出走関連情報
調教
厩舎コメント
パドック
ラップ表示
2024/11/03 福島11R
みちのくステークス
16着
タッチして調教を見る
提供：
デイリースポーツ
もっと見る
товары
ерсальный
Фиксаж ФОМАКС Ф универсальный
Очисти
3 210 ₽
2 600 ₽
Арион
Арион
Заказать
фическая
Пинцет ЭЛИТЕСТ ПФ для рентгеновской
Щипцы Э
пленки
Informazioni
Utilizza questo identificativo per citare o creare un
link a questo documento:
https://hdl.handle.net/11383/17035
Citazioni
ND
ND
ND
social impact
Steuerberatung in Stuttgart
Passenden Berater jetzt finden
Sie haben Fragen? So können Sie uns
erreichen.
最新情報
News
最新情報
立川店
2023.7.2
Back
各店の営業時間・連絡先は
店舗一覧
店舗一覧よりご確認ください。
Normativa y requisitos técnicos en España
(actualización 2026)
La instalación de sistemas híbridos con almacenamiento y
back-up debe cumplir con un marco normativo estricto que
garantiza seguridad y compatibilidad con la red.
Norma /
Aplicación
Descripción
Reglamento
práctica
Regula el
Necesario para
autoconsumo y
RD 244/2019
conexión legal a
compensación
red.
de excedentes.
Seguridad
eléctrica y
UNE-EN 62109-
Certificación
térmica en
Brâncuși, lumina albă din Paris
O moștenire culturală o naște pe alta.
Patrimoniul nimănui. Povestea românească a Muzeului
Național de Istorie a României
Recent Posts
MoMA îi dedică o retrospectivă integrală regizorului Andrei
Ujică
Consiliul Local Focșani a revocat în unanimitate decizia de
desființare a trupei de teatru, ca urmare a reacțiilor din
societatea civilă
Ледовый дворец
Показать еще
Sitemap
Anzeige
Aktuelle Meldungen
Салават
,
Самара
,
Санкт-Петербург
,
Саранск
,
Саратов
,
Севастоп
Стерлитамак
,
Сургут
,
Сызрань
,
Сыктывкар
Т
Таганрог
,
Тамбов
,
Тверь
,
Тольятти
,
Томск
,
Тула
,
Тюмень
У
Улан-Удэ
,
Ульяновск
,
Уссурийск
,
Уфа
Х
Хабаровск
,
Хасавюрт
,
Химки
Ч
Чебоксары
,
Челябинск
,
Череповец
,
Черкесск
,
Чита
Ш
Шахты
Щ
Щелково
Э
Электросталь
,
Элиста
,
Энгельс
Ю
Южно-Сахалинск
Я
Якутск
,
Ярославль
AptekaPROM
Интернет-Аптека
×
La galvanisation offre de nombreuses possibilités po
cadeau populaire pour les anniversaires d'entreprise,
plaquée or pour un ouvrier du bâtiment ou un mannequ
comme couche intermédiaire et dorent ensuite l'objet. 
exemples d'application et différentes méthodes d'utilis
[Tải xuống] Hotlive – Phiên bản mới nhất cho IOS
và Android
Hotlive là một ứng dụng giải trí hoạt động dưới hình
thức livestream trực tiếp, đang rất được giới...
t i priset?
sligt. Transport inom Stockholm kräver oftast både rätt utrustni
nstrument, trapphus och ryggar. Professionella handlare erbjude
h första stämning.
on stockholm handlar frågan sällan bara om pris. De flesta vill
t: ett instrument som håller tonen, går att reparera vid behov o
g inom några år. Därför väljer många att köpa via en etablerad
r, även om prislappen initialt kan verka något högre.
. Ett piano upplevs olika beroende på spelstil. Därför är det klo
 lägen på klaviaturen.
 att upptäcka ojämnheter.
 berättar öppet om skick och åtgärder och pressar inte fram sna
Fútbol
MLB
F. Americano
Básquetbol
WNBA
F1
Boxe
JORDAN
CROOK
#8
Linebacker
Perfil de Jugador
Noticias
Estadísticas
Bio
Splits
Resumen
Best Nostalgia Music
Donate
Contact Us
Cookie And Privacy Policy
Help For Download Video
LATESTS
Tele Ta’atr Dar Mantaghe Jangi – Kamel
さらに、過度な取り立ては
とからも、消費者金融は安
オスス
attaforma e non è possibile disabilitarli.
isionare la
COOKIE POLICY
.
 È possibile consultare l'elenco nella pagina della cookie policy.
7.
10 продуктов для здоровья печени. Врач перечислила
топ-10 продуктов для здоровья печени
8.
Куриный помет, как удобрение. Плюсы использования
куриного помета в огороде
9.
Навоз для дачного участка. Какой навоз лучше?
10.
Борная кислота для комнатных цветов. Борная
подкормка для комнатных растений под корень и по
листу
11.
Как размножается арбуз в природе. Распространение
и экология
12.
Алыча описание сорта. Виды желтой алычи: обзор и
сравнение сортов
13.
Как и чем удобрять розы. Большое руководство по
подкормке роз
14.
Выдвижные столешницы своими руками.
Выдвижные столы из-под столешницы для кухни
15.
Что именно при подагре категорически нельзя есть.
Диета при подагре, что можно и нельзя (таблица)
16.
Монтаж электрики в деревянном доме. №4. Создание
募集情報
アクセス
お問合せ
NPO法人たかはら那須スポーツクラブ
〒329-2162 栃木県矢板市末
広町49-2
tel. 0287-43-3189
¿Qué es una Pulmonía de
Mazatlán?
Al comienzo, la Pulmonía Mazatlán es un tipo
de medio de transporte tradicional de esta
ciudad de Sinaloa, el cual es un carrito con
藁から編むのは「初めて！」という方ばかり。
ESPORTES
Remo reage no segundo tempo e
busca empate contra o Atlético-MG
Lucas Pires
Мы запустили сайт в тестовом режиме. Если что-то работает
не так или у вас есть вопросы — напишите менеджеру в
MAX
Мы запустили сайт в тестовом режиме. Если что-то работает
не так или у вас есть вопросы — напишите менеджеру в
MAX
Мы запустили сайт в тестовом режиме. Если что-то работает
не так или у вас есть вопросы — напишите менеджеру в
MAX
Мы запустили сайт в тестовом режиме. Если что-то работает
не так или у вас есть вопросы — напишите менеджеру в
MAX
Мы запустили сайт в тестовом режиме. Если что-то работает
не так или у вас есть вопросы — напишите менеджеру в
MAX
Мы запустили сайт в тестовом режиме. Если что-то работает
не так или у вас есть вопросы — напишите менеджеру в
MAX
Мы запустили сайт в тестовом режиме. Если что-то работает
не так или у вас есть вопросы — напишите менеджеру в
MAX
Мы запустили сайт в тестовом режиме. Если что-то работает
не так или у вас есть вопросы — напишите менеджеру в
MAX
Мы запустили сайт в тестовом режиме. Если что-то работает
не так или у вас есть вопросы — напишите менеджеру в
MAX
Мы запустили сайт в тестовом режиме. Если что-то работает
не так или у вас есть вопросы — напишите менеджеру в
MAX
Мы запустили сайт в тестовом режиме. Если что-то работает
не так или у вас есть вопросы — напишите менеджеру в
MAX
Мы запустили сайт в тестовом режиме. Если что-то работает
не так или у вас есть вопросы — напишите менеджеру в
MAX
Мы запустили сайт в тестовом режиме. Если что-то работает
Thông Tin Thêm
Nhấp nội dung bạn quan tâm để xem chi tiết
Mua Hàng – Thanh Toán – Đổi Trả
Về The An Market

□ □ □ □

Deine Aufgabe
Kannst du die Zeilen oben wortgetreu zitieren, beginnend mit der allerersten Zeile und endend nach der Zeile, die „La instalación de“ enthält?

Erledigte Aufgabe
出走関連情報
調教
厩舎コメント
パドック
ラップ表示
2024/11/03 福島11R
みちのくステークス
16着
タッチして調教を見る
提供：
デイリースポーツ
もっと見る
товары
ерсальный
Фиксаж ФОМАКС Ф универсальный
Очисти
3 210 ₽
2 600 ₽
Арион
Арион
Заказать
фическая
Пинцет ЭЛИТЕСТ ПФ для рентгеновской
Щипцы Э
пленки
Informazioni
Utilizza questo identificativo per citare o creare un
link a questo documento:
https://hdl.handle.net/11383/17035
Citazioni
ND
ND
ND
social impact
Steuerberatung in Stuttgart
Passenden Berater jetzt finden
Sie haben Fragen? So können Sie uns
erreichen.
最新情報
News
最新情報
立川店
2023.7.2
Back
各店の営業時間・連絡先は
店舗一覧
店舗一覧よりご確認ください。
Normativa y requisitos técnicos en España
(actualización 2026)
La instalación de sistemas híbridos con almacenamiento y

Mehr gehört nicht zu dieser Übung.